> _Input rows_
---------------

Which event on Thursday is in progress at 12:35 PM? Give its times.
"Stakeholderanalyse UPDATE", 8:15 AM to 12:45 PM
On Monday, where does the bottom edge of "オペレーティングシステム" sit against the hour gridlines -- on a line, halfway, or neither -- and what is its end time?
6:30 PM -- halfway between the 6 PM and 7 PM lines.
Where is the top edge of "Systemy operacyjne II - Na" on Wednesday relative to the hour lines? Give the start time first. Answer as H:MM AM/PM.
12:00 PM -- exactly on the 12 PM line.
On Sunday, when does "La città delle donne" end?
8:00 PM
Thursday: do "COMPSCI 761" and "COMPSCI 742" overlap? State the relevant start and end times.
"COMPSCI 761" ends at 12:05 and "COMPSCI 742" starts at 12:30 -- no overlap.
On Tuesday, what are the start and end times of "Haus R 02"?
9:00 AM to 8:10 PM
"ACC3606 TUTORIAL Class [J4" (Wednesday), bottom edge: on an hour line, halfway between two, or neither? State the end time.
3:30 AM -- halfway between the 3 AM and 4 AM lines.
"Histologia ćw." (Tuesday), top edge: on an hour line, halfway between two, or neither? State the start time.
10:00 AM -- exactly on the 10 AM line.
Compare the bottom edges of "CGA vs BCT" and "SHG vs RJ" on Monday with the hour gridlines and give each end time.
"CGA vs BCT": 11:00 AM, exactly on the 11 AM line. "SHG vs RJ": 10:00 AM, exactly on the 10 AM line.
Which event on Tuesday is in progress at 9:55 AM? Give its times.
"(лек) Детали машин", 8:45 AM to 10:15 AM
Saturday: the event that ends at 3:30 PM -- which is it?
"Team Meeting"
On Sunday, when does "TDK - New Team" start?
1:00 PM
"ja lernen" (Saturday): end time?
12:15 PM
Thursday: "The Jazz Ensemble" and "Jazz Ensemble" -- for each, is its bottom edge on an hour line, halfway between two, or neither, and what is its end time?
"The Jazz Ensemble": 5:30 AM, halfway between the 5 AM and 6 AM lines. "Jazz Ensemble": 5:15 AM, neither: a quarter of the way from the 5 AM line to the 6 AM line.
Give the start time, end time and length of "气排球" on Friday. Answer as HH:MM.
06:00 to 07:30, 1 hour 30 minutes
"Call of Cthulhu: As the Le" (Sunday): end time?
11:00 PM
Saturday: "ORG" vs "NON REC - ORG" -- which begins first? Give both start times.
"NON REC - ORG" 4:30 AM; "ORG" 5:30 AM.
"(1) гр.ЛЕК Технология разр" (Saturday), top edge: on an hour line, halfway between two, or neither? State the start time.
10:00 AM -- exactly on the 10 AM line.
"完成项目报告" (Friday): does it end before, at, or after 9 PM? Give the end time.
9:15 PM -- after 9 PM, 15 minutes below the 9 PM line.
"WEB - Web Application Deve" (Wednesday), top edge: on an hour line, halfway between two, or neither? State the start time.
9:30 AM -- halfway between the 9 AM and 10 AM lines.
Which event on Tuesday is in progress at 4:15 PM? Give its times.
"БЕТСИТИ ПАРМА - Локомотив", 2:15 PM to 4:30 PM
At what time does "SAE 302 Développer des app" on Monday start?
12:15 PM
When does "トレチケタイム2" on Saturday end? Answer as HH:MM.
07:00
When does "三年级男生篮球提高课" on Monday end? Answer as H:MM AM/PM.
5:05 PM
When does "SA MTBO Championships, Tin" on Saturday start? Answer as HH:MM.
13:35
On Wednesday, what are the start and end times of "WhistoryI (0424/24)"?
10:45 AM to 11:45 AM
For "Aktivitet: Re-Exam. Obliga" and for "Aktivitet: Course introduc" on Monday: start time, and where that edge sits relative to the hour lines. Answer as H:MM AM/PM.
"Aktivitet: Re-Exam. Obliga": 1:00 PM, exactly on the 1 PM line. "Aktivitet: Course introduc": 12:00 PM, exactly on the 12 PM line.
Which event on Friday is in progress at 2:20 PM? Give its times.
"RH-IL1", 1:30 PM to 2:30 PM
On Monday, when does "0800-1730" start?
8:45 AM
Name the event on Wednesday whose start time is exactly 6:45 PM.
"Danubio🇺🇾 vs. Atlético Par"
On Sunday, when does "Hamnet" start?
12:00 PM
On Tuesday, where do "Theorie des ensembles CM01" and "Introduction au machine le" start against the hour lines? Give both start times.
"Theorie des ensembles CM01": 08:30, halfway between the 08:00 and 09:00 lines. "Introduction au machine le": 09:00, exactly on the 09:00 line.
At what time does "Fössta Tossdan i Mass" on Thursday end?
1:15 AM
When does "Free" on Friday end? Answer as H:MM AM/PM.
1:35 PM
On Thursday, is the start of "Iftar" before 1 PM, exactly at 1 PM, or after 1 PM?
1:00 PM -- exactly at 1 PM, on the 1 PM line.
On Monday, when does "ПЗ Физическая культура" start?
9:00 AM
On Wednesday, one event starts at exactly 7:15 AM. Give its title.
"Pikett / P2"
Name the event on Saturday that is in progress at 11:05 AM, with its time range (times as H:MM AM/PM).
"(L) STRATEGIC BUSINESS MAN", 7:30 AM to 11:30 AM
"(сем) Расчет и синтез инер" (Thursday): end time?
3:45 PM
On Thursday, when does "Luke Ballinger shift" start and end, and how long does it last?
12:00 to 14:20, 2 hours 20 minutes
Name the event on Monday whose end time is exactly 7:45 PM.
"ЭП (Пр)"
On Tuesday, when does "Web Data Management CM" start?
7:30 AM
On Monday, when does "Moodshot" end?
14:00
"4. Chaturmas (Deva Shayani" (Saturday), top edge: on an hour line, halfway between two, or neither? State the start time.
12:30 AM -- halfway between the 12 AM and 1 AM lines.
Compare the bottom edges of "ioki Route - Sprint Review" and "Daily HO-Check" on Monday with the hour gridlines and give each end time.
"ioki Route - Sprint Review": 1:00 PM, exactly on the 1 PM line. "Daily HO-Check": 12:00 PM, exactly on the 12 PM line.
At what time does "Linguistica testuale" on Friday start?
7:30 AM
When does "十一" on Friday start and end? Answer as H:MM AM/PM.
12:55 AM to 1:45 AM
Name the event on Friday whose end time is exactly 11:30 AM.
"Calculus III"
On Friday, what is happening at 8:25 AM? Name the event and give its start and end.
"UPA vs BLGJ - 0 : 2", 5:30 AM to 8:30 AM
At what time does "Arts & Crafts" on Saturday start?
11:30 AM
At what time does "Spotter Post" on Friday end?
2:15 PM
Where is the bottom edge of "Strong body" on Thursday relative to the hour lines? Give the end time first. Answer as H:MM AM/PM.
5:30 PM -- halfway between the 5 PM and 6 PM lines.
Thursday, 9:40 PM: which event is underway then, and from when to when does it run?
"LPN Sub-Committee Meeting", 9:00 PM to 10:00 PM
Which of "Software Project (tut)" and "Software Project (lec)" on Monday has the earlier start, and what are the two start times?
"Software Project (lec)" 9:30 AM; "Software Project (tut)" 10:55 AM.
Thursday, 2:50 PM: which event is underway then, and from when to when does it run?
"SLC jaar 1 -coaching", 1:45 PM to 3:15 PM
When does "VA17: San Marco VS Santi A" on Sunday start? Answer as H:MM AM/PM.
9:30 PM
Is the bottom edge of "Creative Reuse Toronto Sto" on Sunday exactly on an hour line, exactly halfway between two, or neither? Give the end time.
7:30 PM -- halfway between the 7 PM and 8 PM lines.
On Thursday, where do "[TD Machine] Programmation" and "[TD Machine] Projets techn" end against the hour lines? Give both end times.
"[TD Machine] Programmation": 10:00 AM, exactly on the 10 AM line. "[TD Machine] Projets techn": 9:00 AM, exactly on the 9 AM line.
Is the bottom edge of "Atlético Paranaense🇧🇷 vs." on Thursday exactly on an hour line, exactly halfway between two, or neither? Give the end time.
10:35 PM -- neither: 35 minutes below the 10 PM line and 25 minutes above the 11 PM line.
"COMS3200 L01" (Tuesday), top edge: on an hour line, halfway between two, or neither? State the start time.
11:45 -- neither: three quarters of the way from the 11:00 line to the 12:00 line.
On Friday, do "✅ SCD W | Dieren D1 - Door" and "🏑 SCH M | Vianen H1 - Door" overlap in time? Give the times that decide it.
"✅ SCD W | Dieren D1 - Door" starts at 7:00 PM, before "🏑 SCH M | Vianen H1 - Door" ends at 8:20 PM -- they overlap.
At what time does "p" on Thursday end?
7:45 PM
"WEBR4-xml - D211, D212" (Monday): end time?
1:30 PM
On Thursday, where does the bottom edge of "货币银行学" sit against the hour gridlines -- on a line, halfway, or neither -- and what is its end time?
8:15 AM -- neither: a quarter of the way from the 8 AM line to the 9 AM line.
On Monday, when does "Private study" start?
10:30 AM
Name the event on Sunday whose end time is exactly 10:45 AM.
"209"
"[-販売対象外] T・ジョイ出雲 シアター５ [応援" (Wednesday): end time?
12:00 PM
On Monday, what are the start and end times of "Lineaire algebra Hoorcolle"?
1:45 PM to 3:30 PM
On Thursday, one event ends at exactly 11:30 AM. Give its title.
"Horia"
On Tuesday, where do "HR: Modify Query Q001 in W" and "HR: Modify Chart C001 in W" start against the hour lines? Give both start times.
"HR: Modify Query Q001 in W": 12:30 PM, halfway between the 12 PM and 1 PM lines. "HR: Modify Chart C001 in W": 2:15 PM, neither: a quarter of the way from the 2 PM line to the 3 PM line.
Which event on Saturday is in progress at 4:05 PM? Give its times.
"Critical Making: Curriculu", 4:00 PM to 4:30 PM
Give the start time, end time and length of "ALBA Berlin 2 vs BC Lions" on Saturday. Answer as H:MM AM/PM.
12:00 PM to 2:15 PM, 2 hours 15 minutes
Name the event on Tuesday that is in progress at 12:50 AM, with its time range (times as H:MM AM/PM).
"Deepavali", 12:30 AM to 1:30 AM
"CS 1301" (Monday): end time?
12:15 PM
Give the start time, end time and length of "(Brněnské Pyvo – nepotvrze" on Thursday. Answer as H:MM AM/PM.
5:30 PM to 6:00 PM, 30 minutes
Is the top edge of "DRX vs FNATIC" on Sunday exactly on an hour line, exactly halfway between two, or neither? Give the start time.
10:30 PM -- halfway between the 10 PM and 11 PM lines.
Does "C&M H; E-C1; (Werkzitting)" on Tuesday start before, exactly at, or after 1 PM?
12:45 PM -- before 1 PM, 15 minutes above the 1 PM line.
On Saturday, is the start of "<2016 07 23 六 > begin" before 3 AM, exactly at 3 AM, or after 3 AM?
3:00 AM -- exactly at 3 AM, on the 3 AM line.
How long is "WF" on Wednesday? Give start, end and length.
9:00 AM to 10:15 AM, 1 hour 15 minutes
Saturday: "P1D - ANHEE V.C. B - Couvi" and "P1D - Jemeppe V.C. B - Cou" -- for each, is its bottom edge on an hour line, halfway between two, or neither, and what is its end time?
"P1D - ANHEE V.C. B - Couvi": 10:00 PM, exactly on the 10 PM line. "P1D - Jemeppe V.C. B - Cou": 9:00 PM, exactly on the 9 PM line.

---------------

> _Directions_
Collect every line in the entries above that contains the word "Compare". Case counts, so a match must have the same capital and lowercase letters.

> _Written reply_
Compare the bottom edges of "CGA vs BCT" and "SHG vs RJ" on Monday with the hour gridlines and give each end time.
Compare the bottom edges of "ioki Route - Sprint Review" and "Daily HO-Check" on Monday with the hour gridlines and give each end time.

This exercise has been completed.